Text block:
Expected value and standard deviation will depend on number of years/trials tracked. Consider first 8 years.
Provide also the expected value and standard deviation. Model as a Poisson.
Answer
For a Poisson distribution, lambda = rate/unit time = 1 machine breakdown per 10 years = expected value
On average we observe \(\lambda=0.1\) machine failures per year. Probability of k = 0 breakdowns in years 1 through 8
n <- 8 #number of trials
k <- 0 #number of failures
p <- 1/10 #probability of successes
E <- n*p
paste("Expected Value:", E)
## [1] "Expected Value: 0.8"
sd <- sqrt(E)
paste("Standard Deviation:", sd)
## [1] "Standard Deviation: 0.894427190999916"
# Calculating P(X=0) for 8 intervals using Poisson distribution
paste("Possibility that machine might fail after 8 years via Poisson#1:", ppois(0,0.1,lower.tail=TRUE)^8)
## [1] "Possibility that machine might fail after 8 years via Poisson#1: 0.449328964117221"
paste("Possibility that machine might fail after 8 years via Poisson#2:", dpois(0, E))
## [1] "Possibility that machine might fail after 8 years via Poisson#2: 0.449328964117222"

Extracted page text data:
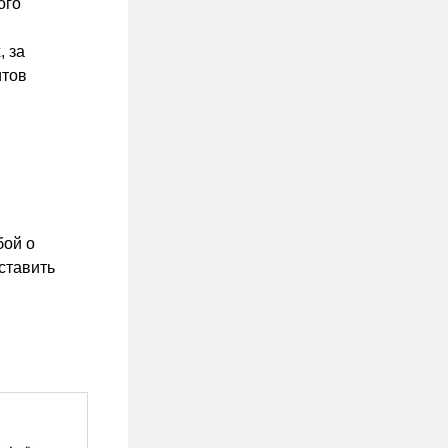
ого
, за
итов
бой о
ставить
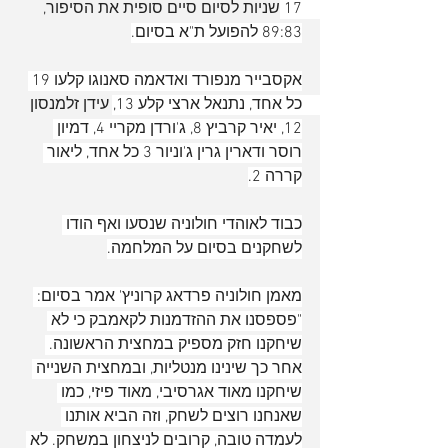
17 שניות לסיום סיים סופית את הסיפור, 
89:83 להפועל ת"א בסיום.
אקסבייר מנפורד ואדאמה סאנוגו קלעו 19 
כל אחד, נתנאל ארצי קלע 13, עידן זלמנסון 
12, יאיר קרביץ 8, ג'ורדן מקריי 4, דמיון 
רוסר ודארין גרין ג'וניור 3 כל אחד, ליאור 
קררה 2.
כבוד לאוהדי חולוניה שנסעו ואף הודו 
לשחקנים בסיום על המלחמה.
מאמן חולוניה פרדאג קרוניץ' אמר בסיום: 
"פספסנו את ההזדמנות לקאמבק כי לא 
שיחקנו חזק מספיק במחצית הראשונה. 
אחר כך שינינו מנטליות, ובמחצית השנייה 
שיחקנו מאוד אגרסיבי, מאוד פיזי, כמו 
שאנחנו רוצים לשחק, וזה הביא אותנו 
לעמדה טובה, קרובים לניצחון במשחק. לא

What is needed:
Write out the machine breakdown text again, starting with "Expected value and standard deviation will" and going on through "as a Poisson.", and substitute "variance" for "standard deviation".

Output below:
Expected value and variance will depend on number of years/trials tracked. Consider first 8 years.
Provide also the expected value and variance. Model as a Poisson.